What is a temporary authorization?

A temporary authorization is a transaction that has been approved but has not yet been officially posted to your account. The value of the transaction has been deducted from your available credit line. Normally, a temporary authorization converts into a posted transaction. However, a temporary authorization may expire if the merchant does not complete the transaction.

More On Temporary Authorization Charges

Normally, a temporary authorization transaction is removed from your account when the corresponding transaction amount is posted to your account. For a more detailed explanation of temporary authorizations, please continue reading.

A temporary authorization transaction is the result of a merchant testing to confirm that a credit card account is active and has credit available to accommodate transactions. This test creates a temporary authorization transaction that appears on the account. The temporary authorization transaction is not always equal to the actual amount charged, but rather it represents an anticipated amount the merchant uses until the actual charge is processed. The actual transaction amount will appear on the account once the merchant's bank and all intermediary banks finish processing the transaction. The temporary authorization charge is removed from the account within 30 days after it first appears. In the meantime, all temporary authorization charges will temporarily reduce the account's available line of credit by the anticipated amount.

If a temporary authorization appears twice, it does not necessarily mean the account will be billed twice. Please note: Temporary authorization charges cannot be disputed; only posted transactions can be disputed. Please check your monthly statement when you receive it.

If for some reason the actual charge is canceled and not processed, this temporary authorization will automatically be removed from your account 30 days after it first appears.

Temporary authorizations are requested by merchants in many forms. Some common examples of temporary authorizations are described below.

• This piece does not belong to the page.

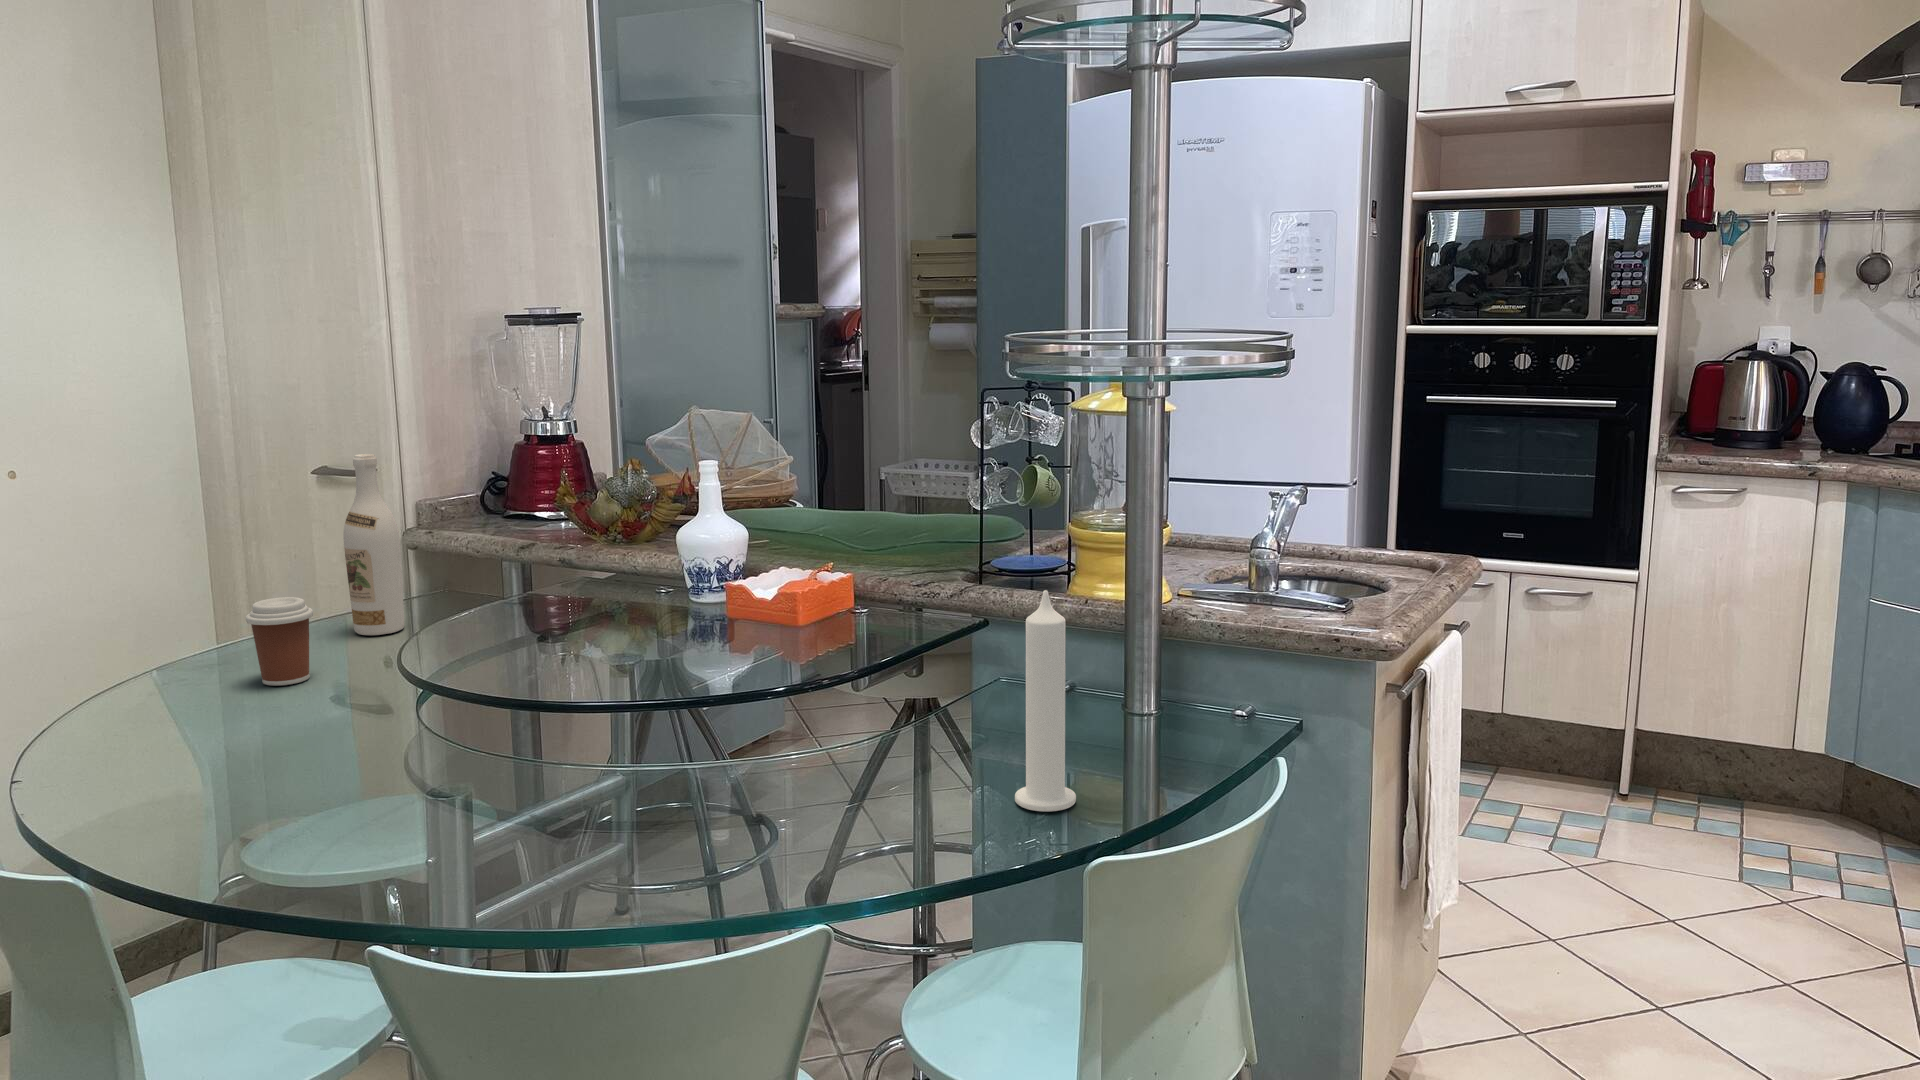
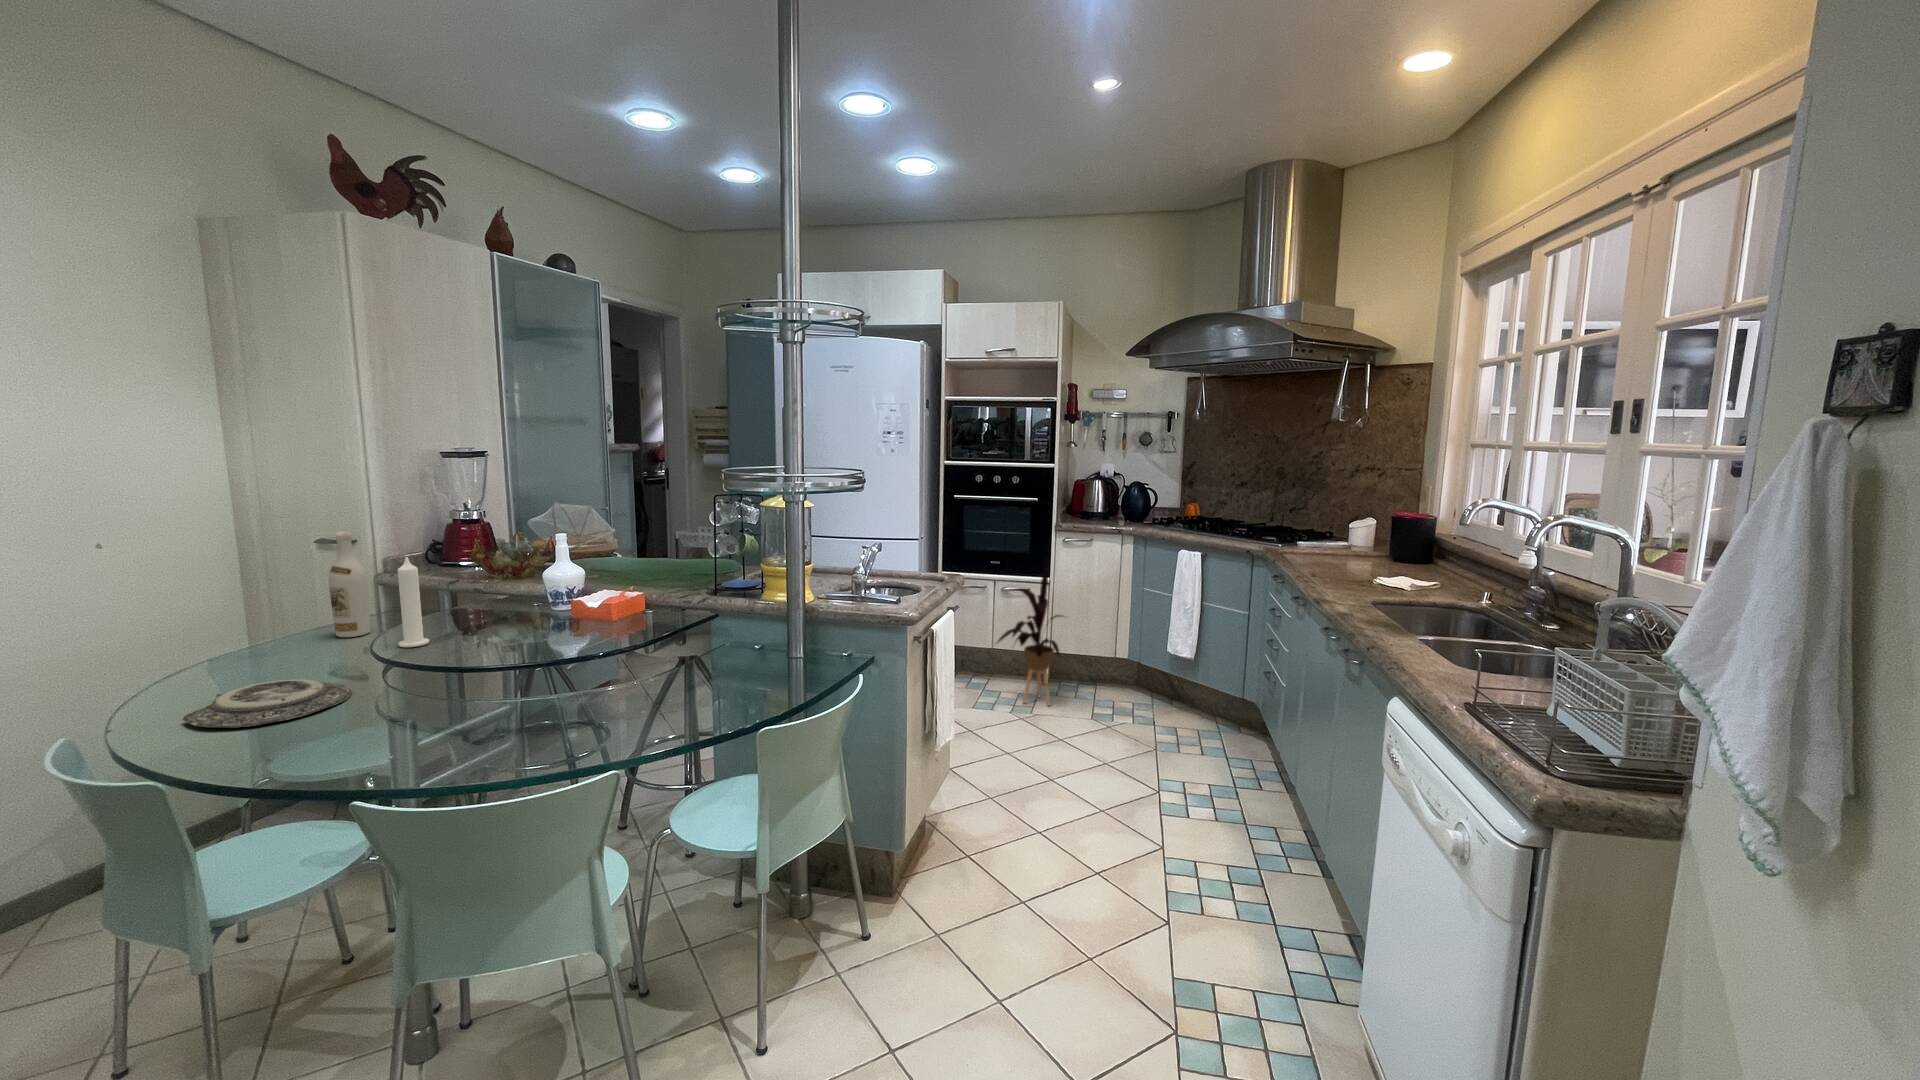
house plant: none [1511,549,1687,843] -> present [997,568,1062,705]
candle: present [1015,590,1076,812] -> present [398,557,429,647]
coffee cup: present [245,597,313,686] -> none [261,617,309,670]
plate: none [131,704,375,782] -> present [182,679,353,727]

  1. When you request reservations at a hotel, the hotel may place a temporary authorization on your credit card account for the amount you would be charged if you were to cancel your reservation without notice. As stated above, this anticipated charge will drop off within 30 days if not processed. Likewise, when you check in, the hotel may test your account for availability again, creating a temporary charge for an amount usually equivalent to a one-night stay. This temporary charge will remain on your account until you check out of the hotel, at which time the actual charges will be posted to your account and the temporary charges will be removed.

  2. When you use your MasterCard or Visa credit card at a gas station, a request for a temporary authorization for $1 is processed. American Express credit cards will request a temporary authorization of $75. If the request is approved, you will be permitted to purchase the gasoline. Once the transaction is complete, the gasoline merchant's bank will issue a request for payment to your credit card company. If the request is honored, the actual amount of your  purchase will appear on your account as a posted transaction, and the temporary authorization will be removed.

  3. When you use your credit card at a department store, the merchant may swipe your card at checkout. This generates the request for charging authorization. If approved, the charge will appear on your account summary as a temporary authorization in  whole dollars. For instance, if your actual purchase amount is $147.53, the temporary authorization may appear on your account for $148. Sometime after you leave the store with your purchases, the request will be sent to the merchant's bank for payment. Again, the merchant's bank will issue a request to your credit card company for payment in full. When the merchant's bank receives payment, the temporary authorization for $148 will be removed and the actual purchase amount of $147.53 will be posted to your account.

These are just examples of some transactions that may generate temporary authorizations to your account. However, there are many other situations you may encounter that will require temporary authorizations to be placed on your credit card account. Rest assured that this is a common practice in the credit card industry.